◆ **Selected excerpt**
──────────────────────────────

Whether InFix can recognize soft hyphen in a PDF?
If so, when I extract text from PDF, hyphens are retained even though the “De-hyphenate words” is selected. If I copy the text from Adobe Reader then the hyphen was not retained for that word, which means in the PDF it is a soft-hyphen. Is there a way to resolve this issue?
I’ve been hitting hard from my customer for hyphen issue. So, any quick resolution will be appreciated.
Infix does try to remove soft hypens when exporting.
The way it works is discussed in another thread: http://www.iceni.com/forum/viewtopic.php?id=141.
However, there can always be issues with particular PDFs. Could you send me yours to look at? I will then be able to advise you on the cause of the unwanted hyphens. Please send your example to email@example.com
I checked the pdf that you sent us and Infix de-hyphenates the extracted text correctly.

──────────────────────────────

◆ **Work instruction A**
Filter the entries down to each line that contains the word "image", treating uppercase and lowercase as different.
The forum thread above has no connection to the entries.

◆ **Listed entries**
──────────────────────────────

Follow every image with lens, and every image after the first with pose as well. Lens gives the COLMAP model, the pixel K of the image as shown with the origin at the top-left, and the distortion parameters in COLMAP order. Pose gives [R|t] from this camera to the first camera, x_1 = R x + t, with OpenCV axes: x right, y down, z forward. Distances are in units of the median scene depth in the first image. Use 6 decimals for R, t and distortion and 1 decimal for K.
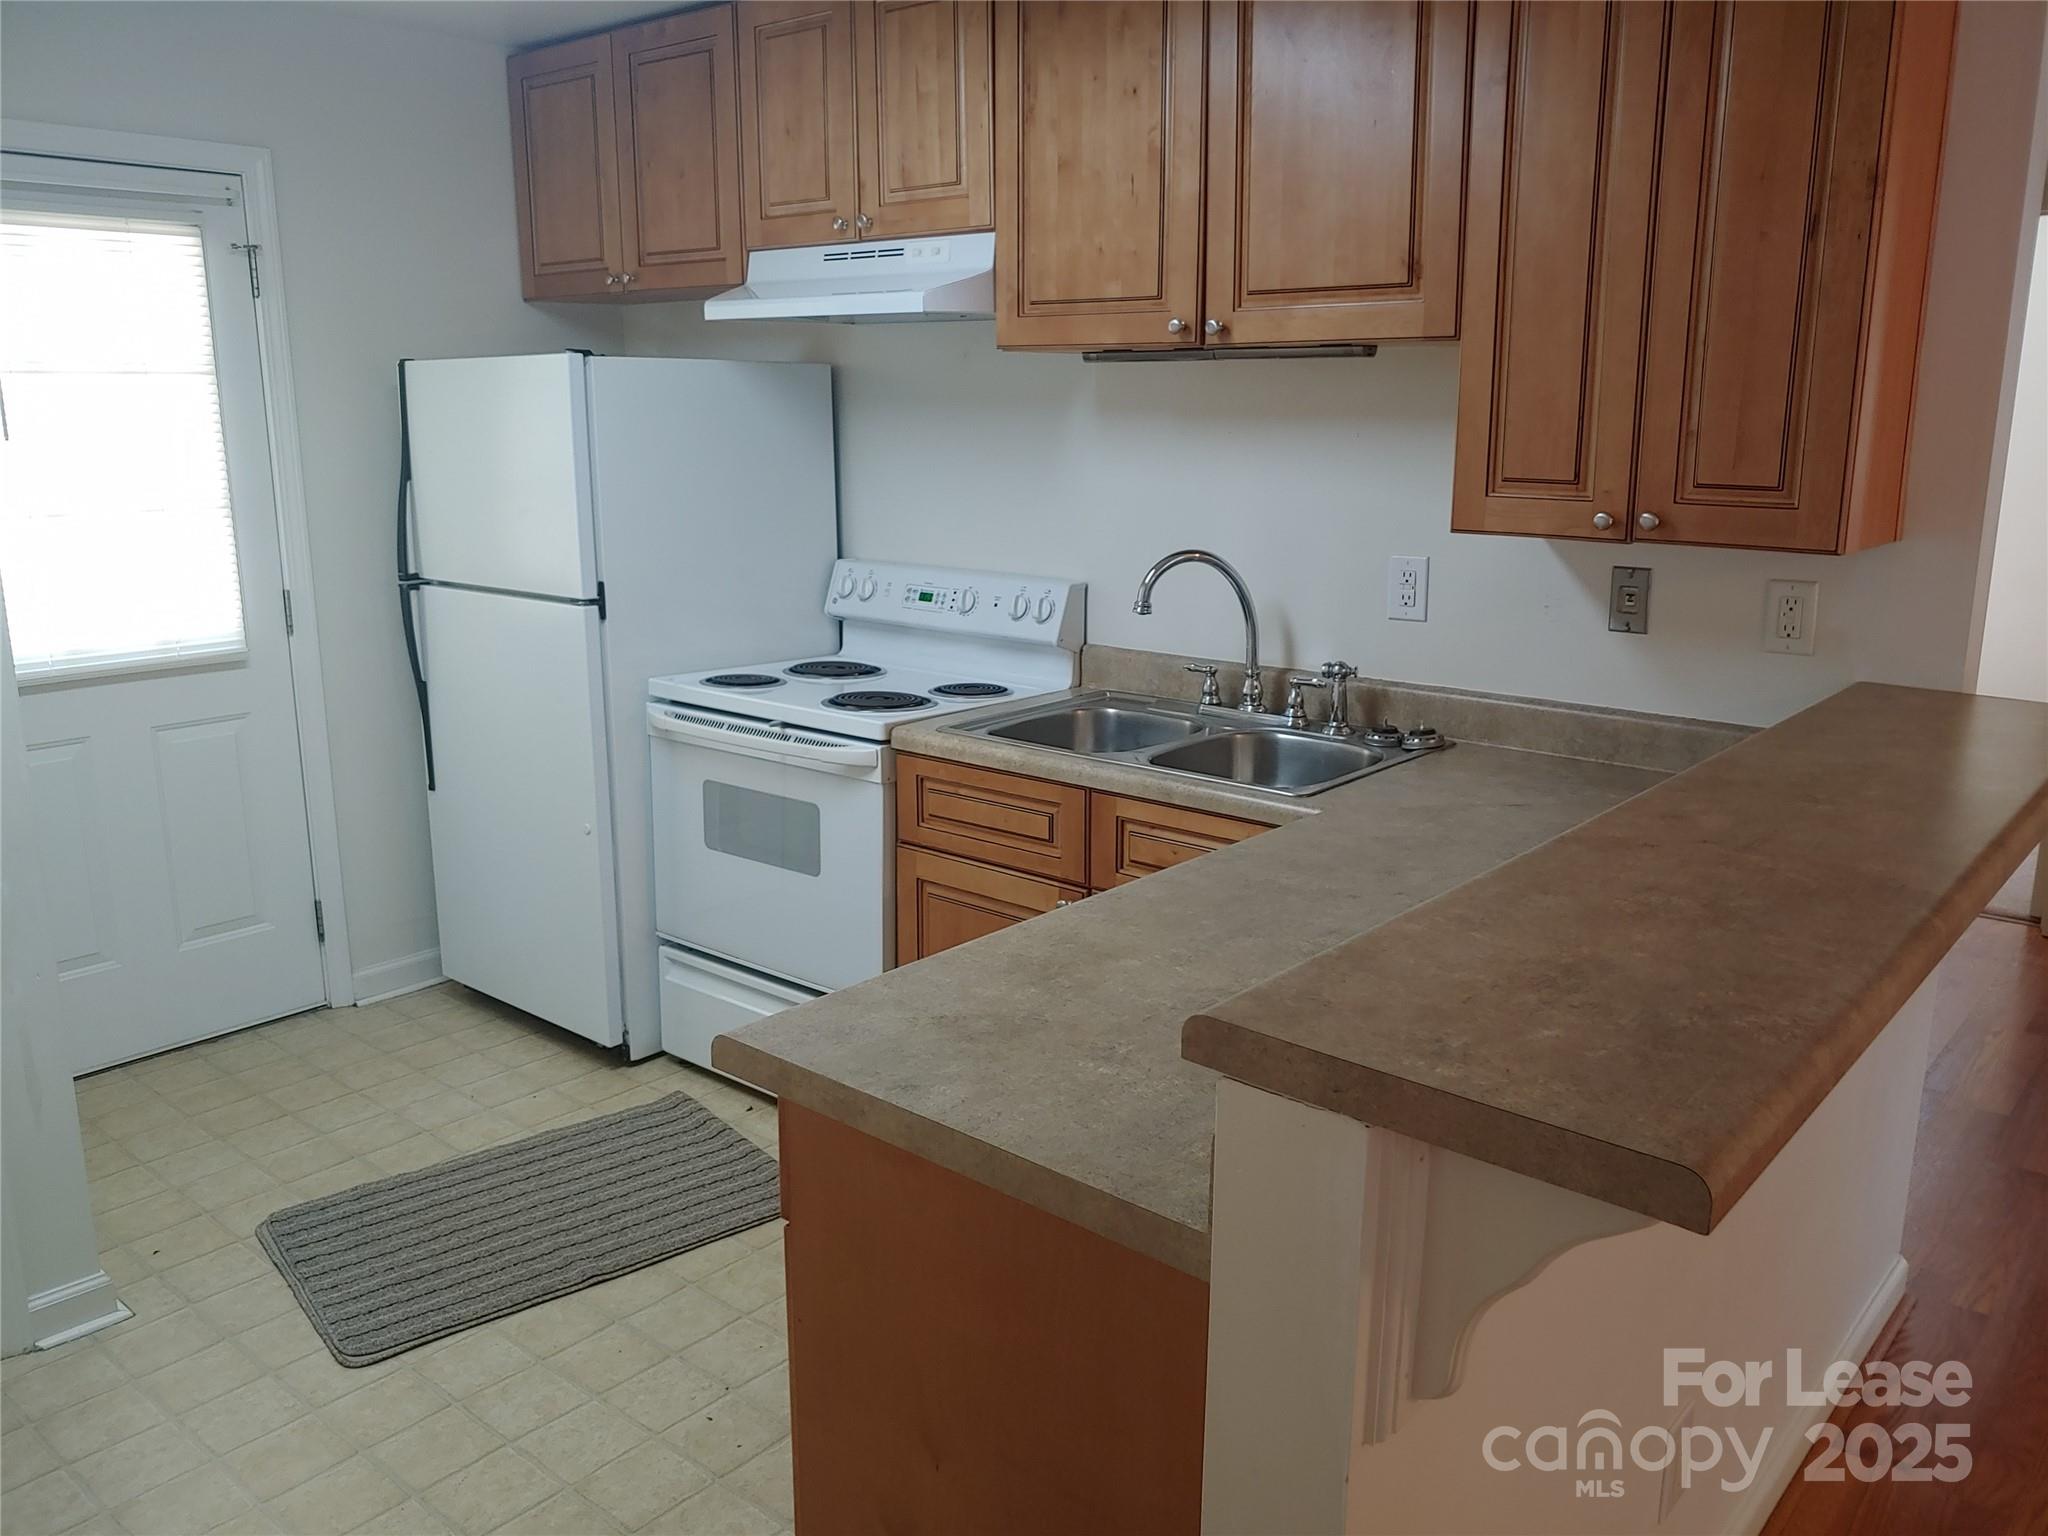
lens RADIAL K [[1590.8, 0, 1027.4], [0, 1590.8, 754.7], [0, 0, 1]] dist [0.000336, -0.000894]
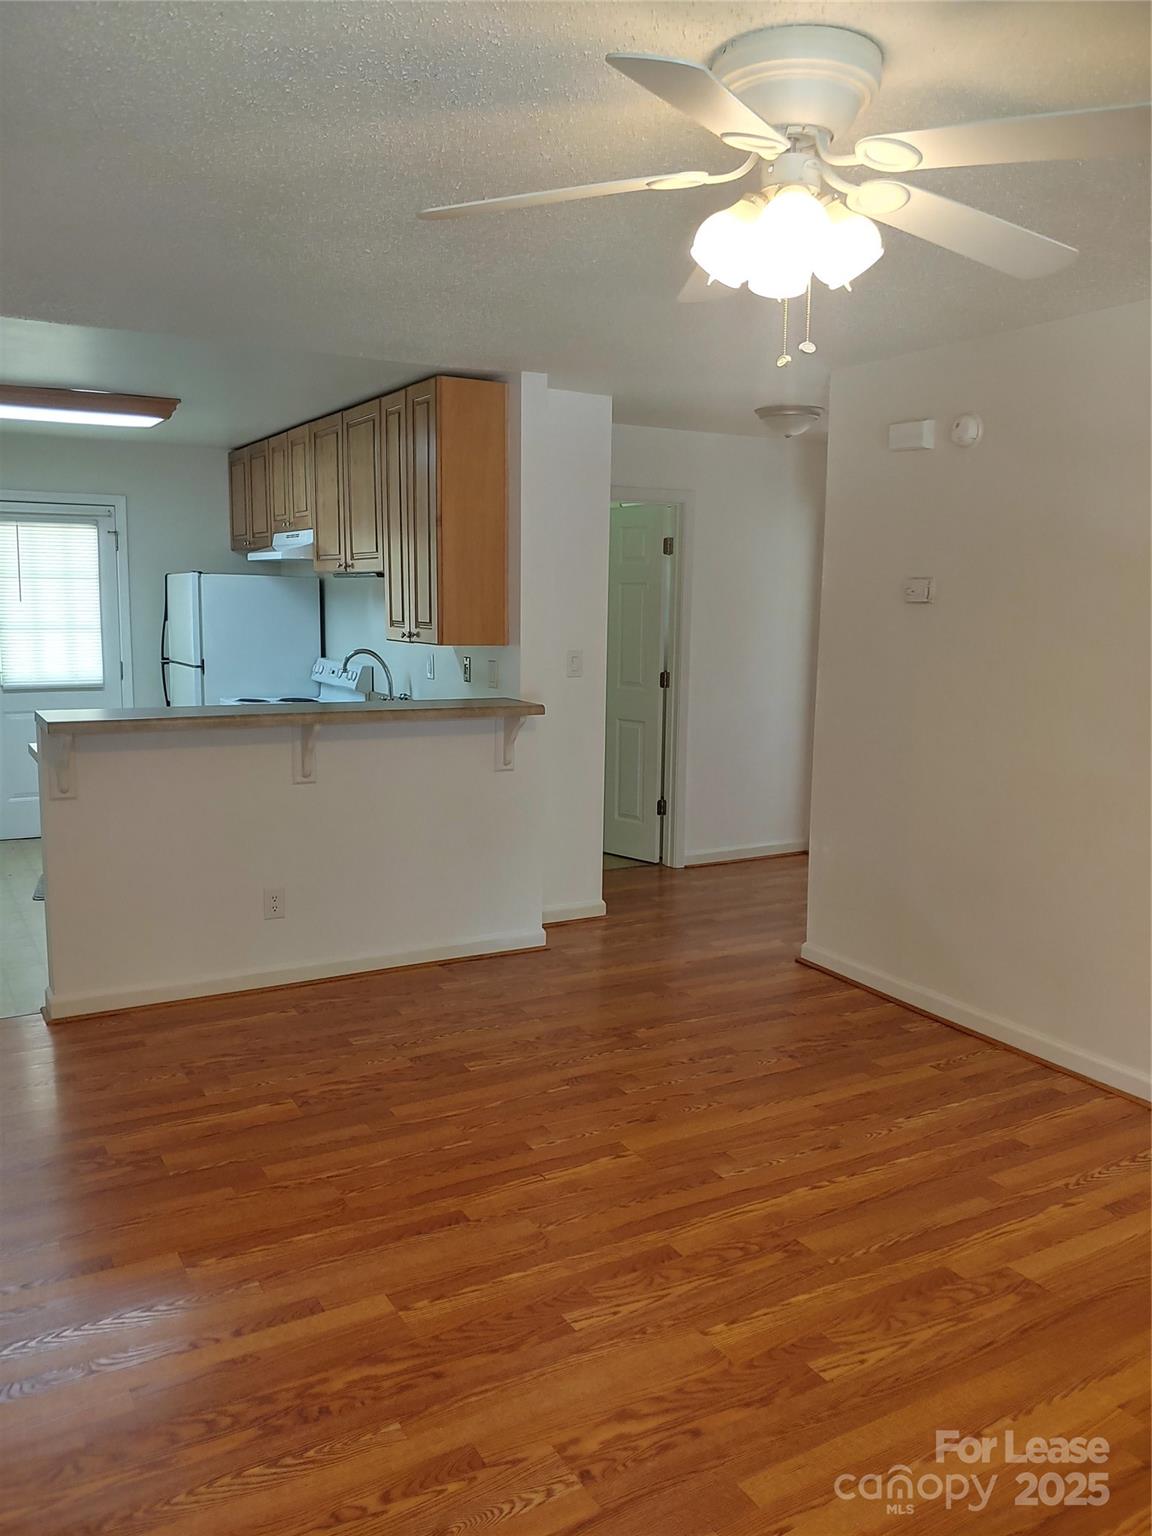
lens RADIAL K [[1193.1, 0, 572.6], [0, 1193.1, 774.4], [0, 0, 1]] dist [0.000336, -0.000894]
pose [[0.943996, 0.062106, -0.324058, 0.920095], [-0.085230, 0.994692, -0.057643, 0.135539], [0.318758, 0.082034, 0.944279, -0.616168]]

──────────────────────────────

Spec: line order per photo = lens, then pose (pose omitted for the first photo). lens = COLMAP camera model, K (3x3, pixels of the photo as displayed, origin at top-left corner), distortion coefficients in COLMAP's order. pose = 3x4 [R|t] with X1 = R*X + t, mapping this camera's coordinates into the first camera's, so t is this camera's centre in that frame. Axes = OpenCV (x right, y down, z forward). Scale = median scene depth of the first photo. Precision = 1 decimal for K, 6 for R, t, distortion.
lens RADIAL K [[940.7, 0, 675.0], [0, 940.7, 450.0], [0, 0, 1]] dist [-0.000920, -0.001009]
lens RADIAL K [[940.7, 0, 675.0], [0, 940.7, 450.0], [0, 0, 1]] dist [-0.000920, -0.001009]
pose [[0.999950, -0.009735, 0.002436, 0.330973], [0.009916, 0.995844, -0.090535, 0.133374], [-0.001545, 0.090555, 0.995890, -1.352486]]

──────────────────────────────

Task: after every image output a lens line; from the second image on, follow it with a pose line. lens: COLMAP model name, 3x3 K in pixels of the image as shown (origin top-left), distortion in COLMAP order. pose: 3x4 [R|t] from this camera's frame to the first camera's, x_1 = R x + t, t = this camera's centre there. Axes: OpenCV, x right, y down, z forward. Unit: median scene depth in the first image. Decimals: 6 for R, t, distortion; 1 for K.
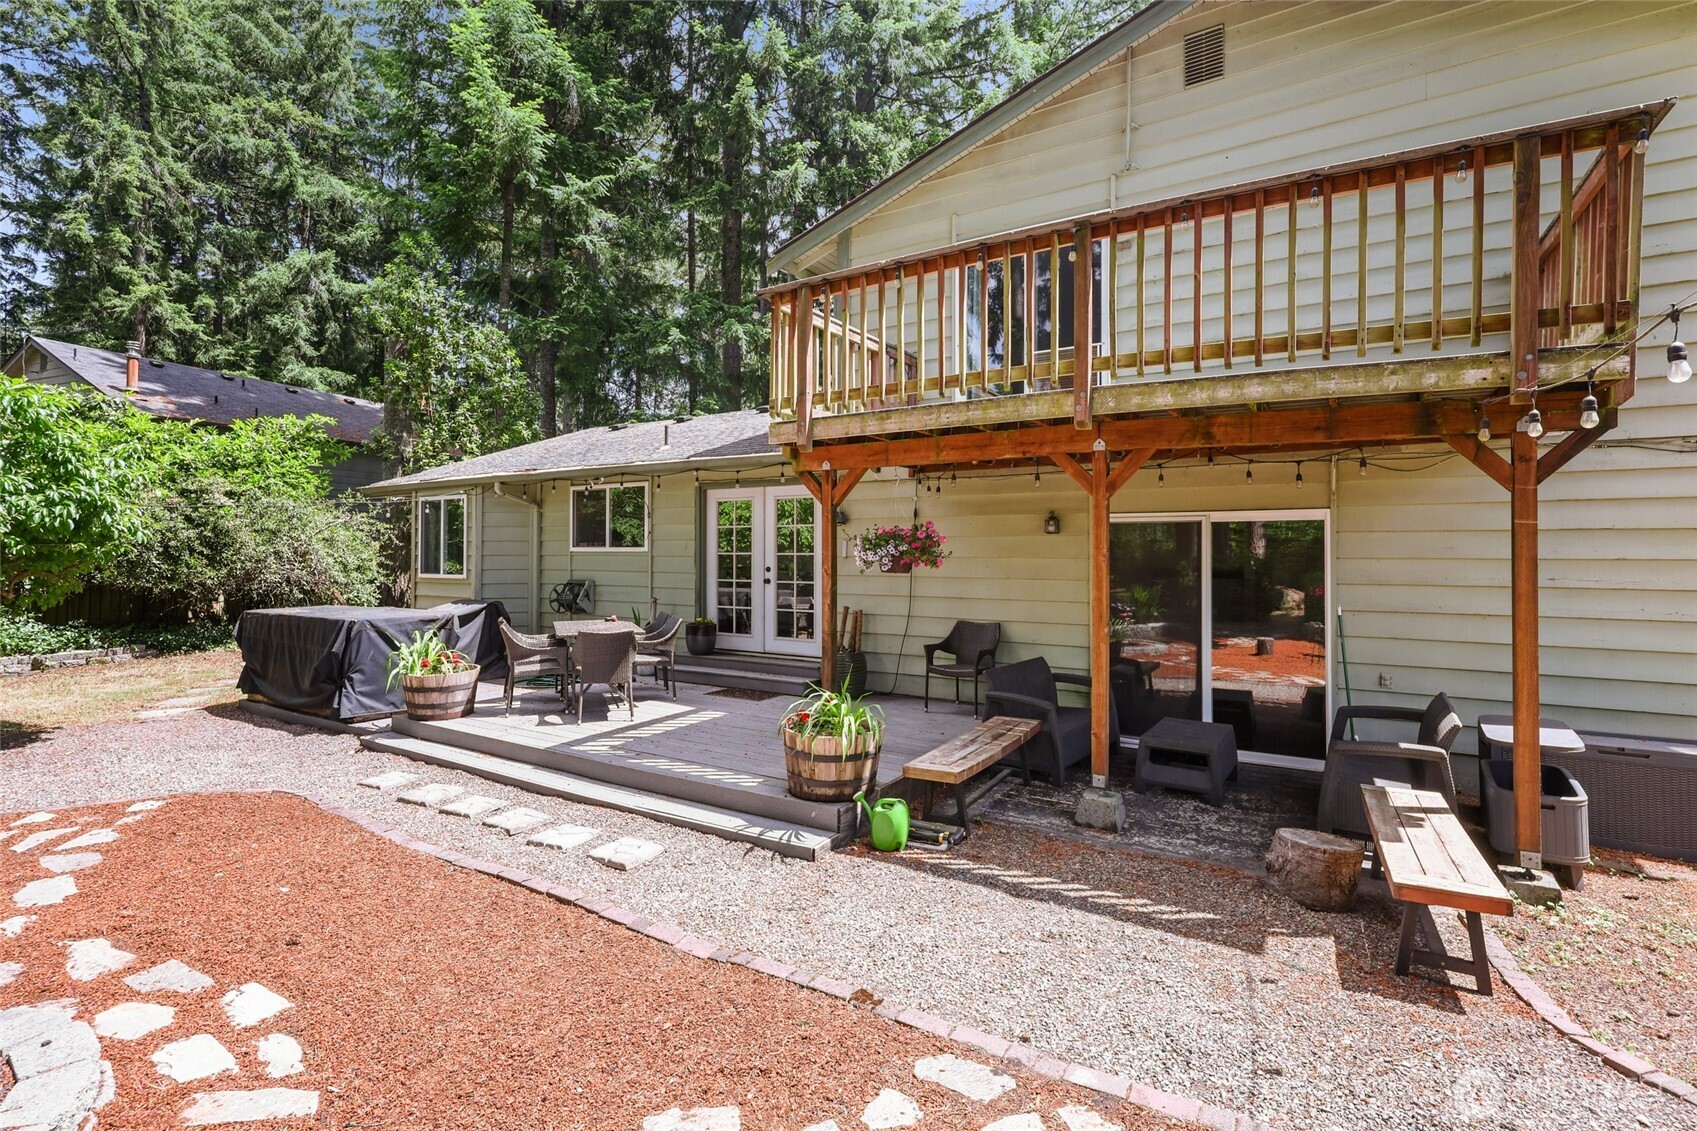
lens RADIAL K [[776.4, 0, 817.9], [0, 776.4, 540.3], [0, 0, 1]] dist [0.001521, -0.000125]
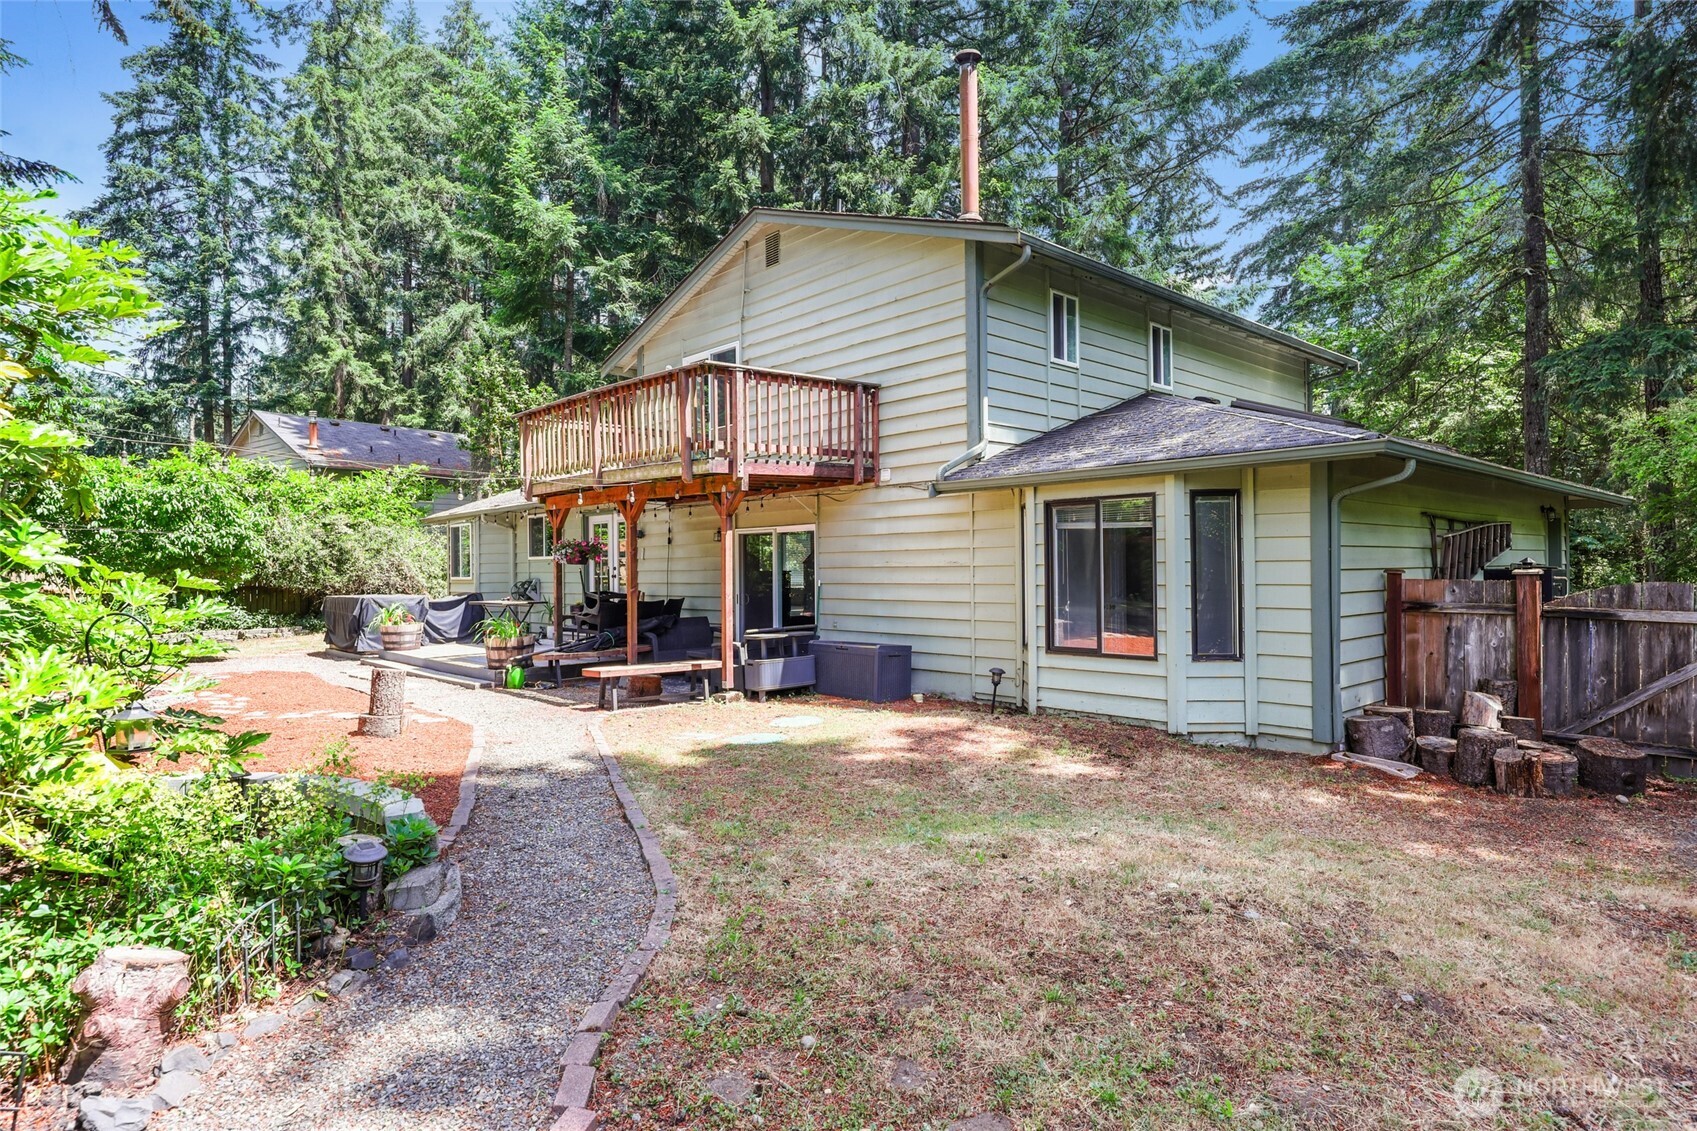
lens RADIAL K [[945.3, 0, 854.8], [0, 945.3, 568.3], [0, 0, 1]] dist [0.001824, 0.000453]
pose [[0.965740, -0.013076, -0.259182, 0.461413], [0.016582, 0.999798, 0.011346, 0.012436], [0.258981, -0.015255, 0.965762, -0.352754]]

──────────────────────────────

◆ **Work instruction B**
Duplicate the entire forum thread on soft hyphens above, word for word.

◆ **Problem solution A**
Follow every image with lens, and every image after the first with pose as well. Lens gives the COLMAP model, the pixel K of the image as shown with the origin at the top-left, and the distortion parameters in COLMAP order. Pose gives [R|t] from this camera to the first camera, x_1 = R x + t, with OpenCV axes: x right, y down, z forward. Distances are in units of the median scene depth in the first image. Use 6 decimals for R, t and distortion and 1 decimal for K.
Task: after every image output a lens line; from the second image on, follow it with a pose line. lens: COLMAP model name, 3x3 K in pixels of the image as shown (origin top-left), distortion in COLMAP order. pose: 3x4 [R|t] from this camera's frame to the first camera's, x_1 = R x + t, t = this camera's centre there. Axes: OpenCV, x right, y down, z forward. Unit: median scene depth in the first image. Decimals: 6 for R, t, distortion; 1 for K.

◆ **Problem solution B**
Whether InFix can recognize soft hyphen in a PDF?
If so, when I extract text from PDF, hyphens are retained even though the “De-hyphenate words” is selected. If I copy the text from Adobe Reader then the hyphen was not retained for that word, which means in the PDF it is a soft-hyphen. Is there a way to resolve this issue?
I’ve been hitting hard from my customer for hyphen issue. So, any quick resolution will be appreciated.
Infix does try to remove soft hypens when exporting.
The way it works is discussed in another thread: http://www.iceni.com/forum/viewtopic.php?id=141.
However, there can always be issues with particular PDFs. Could you send me yours to look at? I will then be able to advise you on the cause of the unwanted hyphens. Please send your example to email@example.com
I checked the pdf that you sent us and Infix de-hyphenates the extracted text correctly.